■ Entries provided

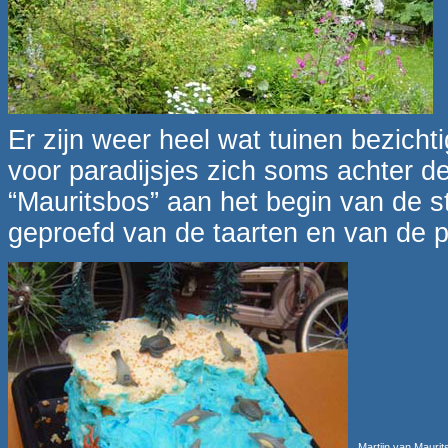
Er zijn weer heel wat tuinen bezichti
voor paradijsjes zich soms achter de
“Mauritsbos” aan het begin van de s
geproefd van de taarten en van de po
Martijn van Maurit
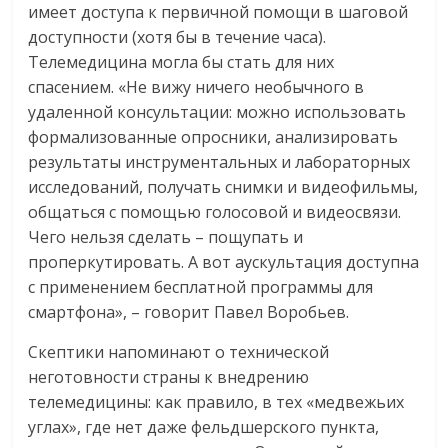
имеет доступа к первичной помощи в шаговой
доступности (хотя бы в течение часа).
Телемедицина могла бы стать для них
спасением. «Не вижу ничего необычного в
удаленной консультации: можно использовать
формализованные опросники, анализировать
результаты инструментальных и лабораторных
исследований, получать снимки и видеофильмы,
общаться с помощью голосовой и видеосвязи.
Чего нельзя сделать – пощупать и
проперкутировать. А вот аускультация доступна
с применением бесплатной программы для
смартфона», – говорит Павел Воробьев.
Скептики напоминают о технической
неготовности страны к внедрению
телемедицины: как правило, в тех «медвежьих
углах», где нет даже фельдшерского пункта,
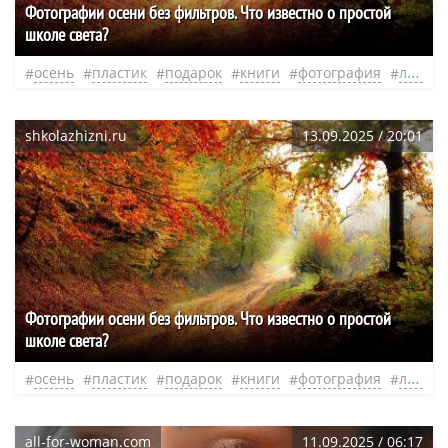
Фотографии осени без фильтров. Что известно о простой
школе света?
осень
пластик
подарок
книги
фотография
ложь
shkolazhizni.ru
13.09.2025 / 20:01
Фотографии осени без фильтров. Что известно о простой
школе света?
осень
пластик
подарок
книги
фотография
ложь
all-for-woman.com
11.09.2025 / 06:17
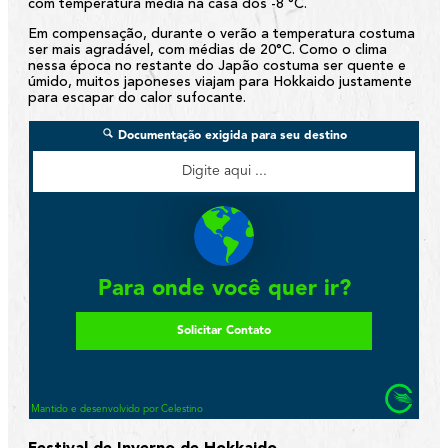
com temperatura média na casa dos -8 °C.
Em compensação, durante o verão a temperatura costuma
ser mais agradável, com médias de 20°C. Como o clima
nessa época no restante do Japão costuma ser quente e
úmido, muitos japoneses viajam para Hokkaido justamente
para escapar do calor sufocante.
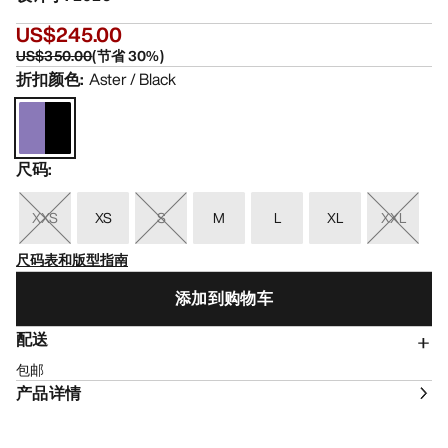
US$245.00
US$350.00
(
节省
30
%)
折扣颜色
:
Aster / Black
尺码
:
XXS
XS
S
M
L
XL
XXL
尺码表和版型指南
添加到购物车
配送
包邮
产品详情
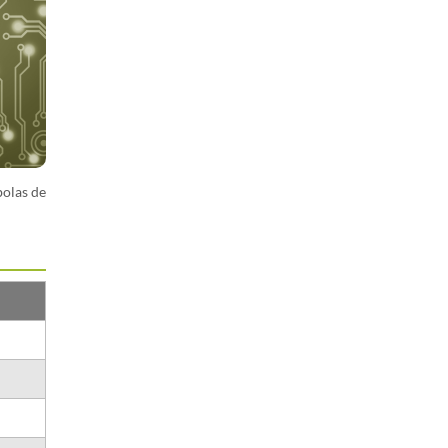
bolas de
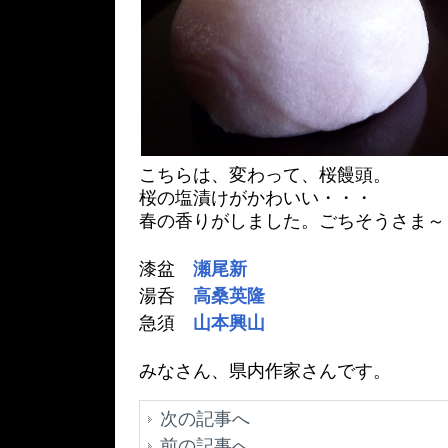
こちらは、変わって、桜饅頭。
桜の塩漬けがかわいい・・・
春の香りがしました。ごちそうさま～
漆盆
瀬尾新
湯呑
高桑英隆
急須
山本興山
みなさん、県内作家さんです。
次の記事へ
前の記事へ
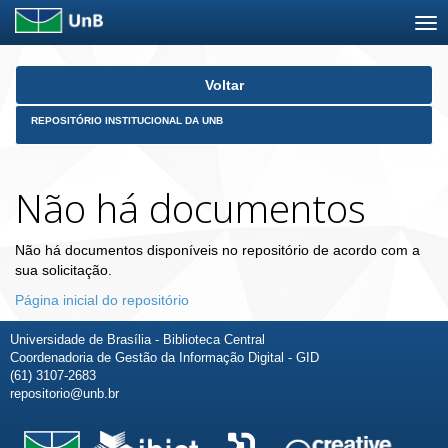
Skip
Voltar
navigation
REPOSITÓRIO INSTITUCIONAL DA UNB
Não há documentos
Não há documentos disponíveis no repositório de acordo com a
sua solicitação.
Página inicial do repositório
Universidade de Brasília - Biblioteca Central
Coordenadoria de Gestão da Informação Digital - GID
(61) 3107-2683
repositorio@unb.br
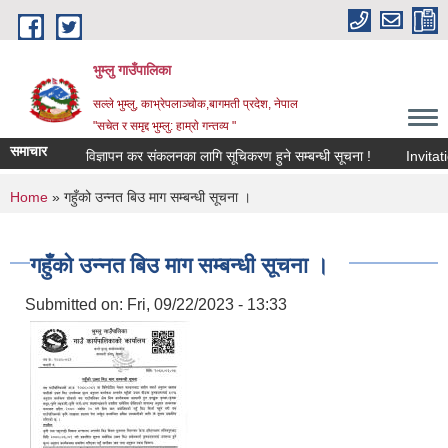
Skip to main content
भुम्लु गाउँपालिका
सल्ले भुम्लु, काभ्रेपलाञ्चोक,बागमती प्रदेश, नेपाल
"सचेत र समृद्द भुम्लु: हाम्राे गन्तव्य "
समाचार
विज्ञापन कर संकलनका लागि सूचिकरण हुने सम्बन्धी सूचना !
You are here
Home
» गहुँको उन्नत बिउ माग सम्बन्धी सूचना ।
गहुँको उन्नत बिउ माग सम्बन्धी सूचना ।
Submitted on:
Fri, 09/22/2023 - 13:33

■ Required action
Search the data for "temperatura". Copy every line that has it.

■ Response
com temperatura média na casa dos -8 °C.
Em compensação, durante o verão a temperatura costuma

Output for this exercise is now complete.